Now it has widened that remit to those who cover a wider range of ages but don’t have consistent records in the UK.
“We still provide car insurance to expats, but we now also offer insurance to people between the age of 21-50 with a focus on providing a great price and experience for people who have a fragmented address and credit history, and less affluent people with lower credit scores,” he said to us today. “Both these customer groups get charged more by the traditional insurance industry.”
Kent-Braham may understand a thing or two about being outside of the norm. He co-founded the company with his twin brother Alexander, and both are black — a rarity in the world of tech in the western world. In the US, it is estimated that less than 1% of founders are black, and the figures for founders of color are equally appalling in Europe. (David Goate is the third co-founder.)

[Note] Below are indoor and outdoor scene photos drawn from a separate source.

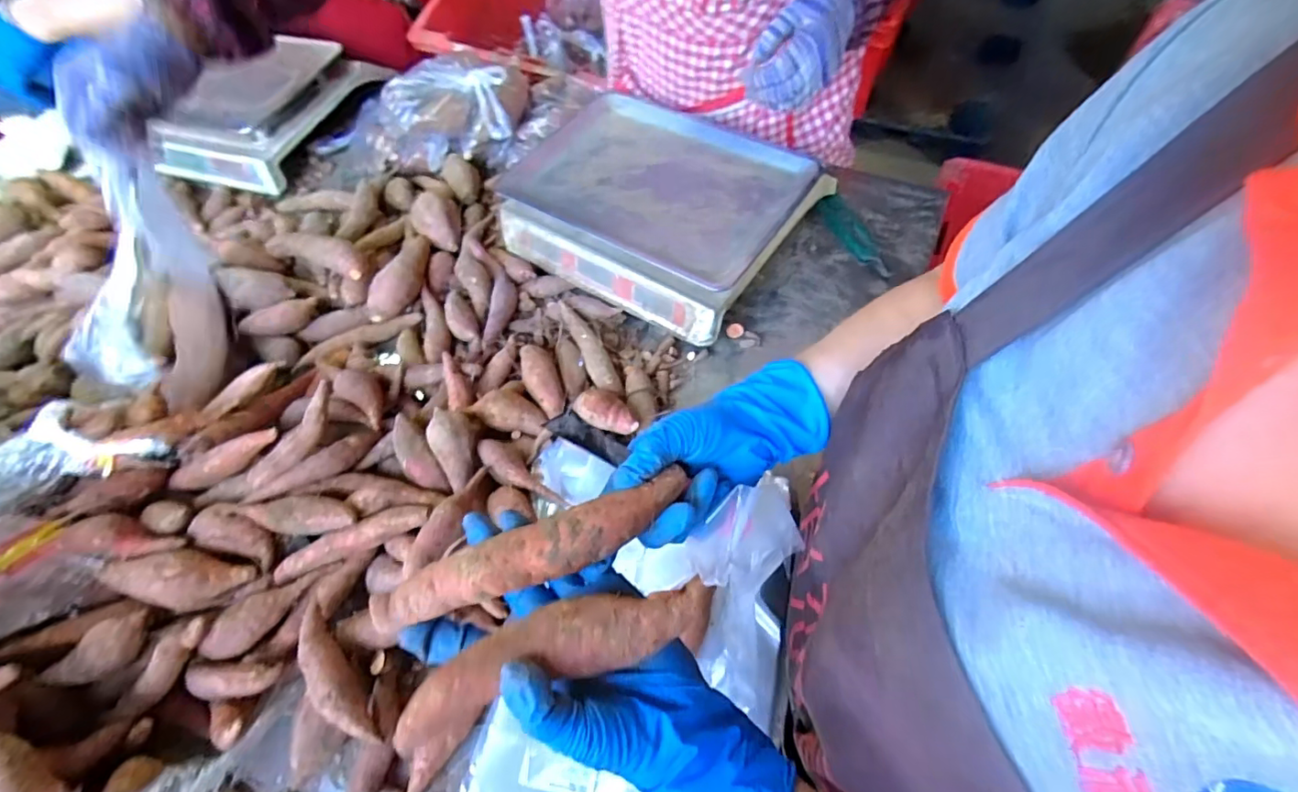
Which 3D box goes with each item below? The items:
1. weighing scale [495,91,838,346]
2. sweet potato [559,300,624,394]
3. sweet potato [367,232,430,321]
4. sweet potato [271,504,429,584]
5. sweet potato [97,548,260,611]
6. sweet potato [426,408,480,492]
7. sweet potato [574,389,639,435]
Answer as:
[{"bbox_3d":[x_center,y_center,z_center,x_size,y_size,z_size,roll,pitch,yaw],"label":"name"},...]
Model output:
[{"bbox_3d":[0.003,-0.233,0.722,0.340,0.105,0.250,29,65,22],"label":"weighing scale"},{"bbox_3d":[-0.067,-0.053,0.653,0.030,0.031,0.144,-22,58,-8],"label":"sweet potato"},{"bbox_3d":[-0.313,-0.154,0.715,0.050,0.051,0.133,6,59,10],"label":"sweet potato"},{"bbox_3d":[-0.266,0.129,0.503,0.136,0.019,0.023,-22,58,-8],"label":"sweet potato"},{"bbox_3d":[-0.402,0.155,0.476,0.110,0.035,0.045,8,58,-12],"label":"sweet potato"},{"bbox_3d":[-0.189,0.051,0.537,0.042,0.038,0.083,-14,59,-5],"label":"sweet potato"},{"bbox_3d":[-0.045,0.014,0.579,0.071,0.030,0.038,25,64,20],"label":"sweet potato"}]

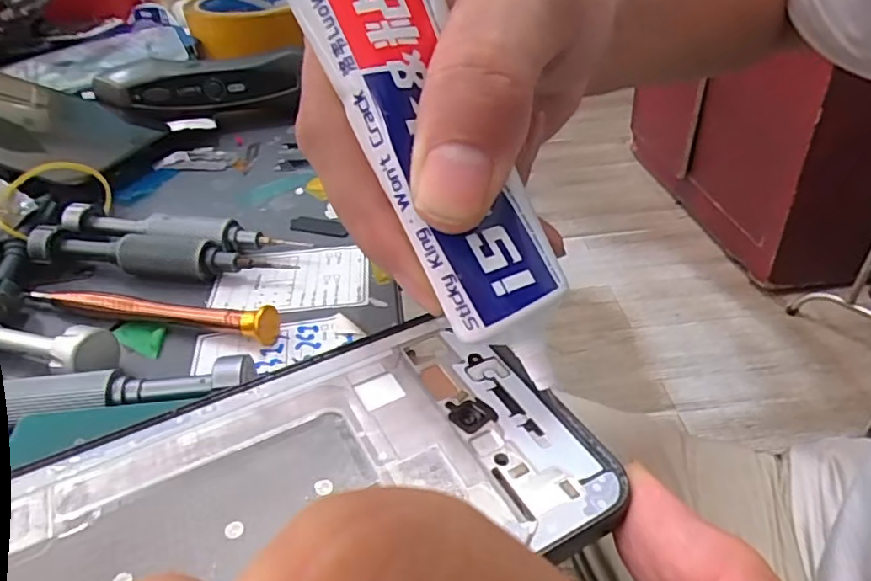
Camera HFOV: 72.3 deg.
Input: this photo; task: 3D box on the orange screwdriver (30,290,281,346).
[{"bbox_3d":[-0.100,0.007,0.212,0.097,0.012,0.011,6,38,14],"label":"orange screwdriver"}]

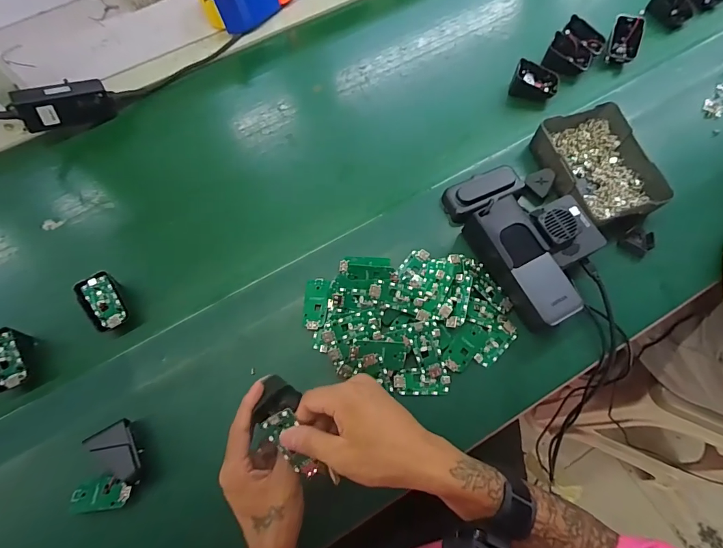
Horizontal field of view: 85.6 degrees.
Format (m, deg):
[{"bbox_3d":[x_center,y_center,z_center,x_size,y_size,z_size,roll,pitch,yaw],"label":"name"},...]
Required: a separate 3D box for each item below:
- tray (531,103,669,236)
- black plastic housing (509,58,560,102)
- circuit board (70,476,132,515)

Indeed, Marshmallow’s rise — both as a story about its minority founders and its own focus on serving underserved segments of society — comes at a timely moment.
One big focus in tech year has very much been about how to build more diversity and inclusion into the industry. Spurred by a wave of social unrest resulting from several incidents where black individuals were killed by police in the US, that in turn raised more questions about how best to address the massive economic and social divides globally.
In the world of tech, it’s long been understood that having more diversity in the make-up of the companies involved is critical to addressing wider audiences and their needs better. In that context, it’s perhaps unsurprising that it’s taken an insurance startup led by two black men to identify and try to build products for a wider group of users.
“We have the tools to offer insurance to customers that traditional insurers struggle with,” said Alexander in a statement. Tim Holliday, a founding employee who is now the chairman, has been integral also to understanding what the company can use tech to tackle in terms of incumbency: he has a longstanding record as an executive in the industry.
Perhaps in part because of the Covid-19 pandemic and the huge amount of uncertainty we’ve seen around the global, Insuretech has seen a big focus in the last year.
In addition to the public listing of Lemonade (which now has a market cap of over $2.8 billion), Hippo had a big boost in its valuation, and we have seen the rise also of a number of companies rethinking the insurance model, both in terms of who is targeted, and how it is modelled. BIMA and Waterdrop respectively looking at microinsurance for emerging markets, and the idea of crowdfunding insurance services.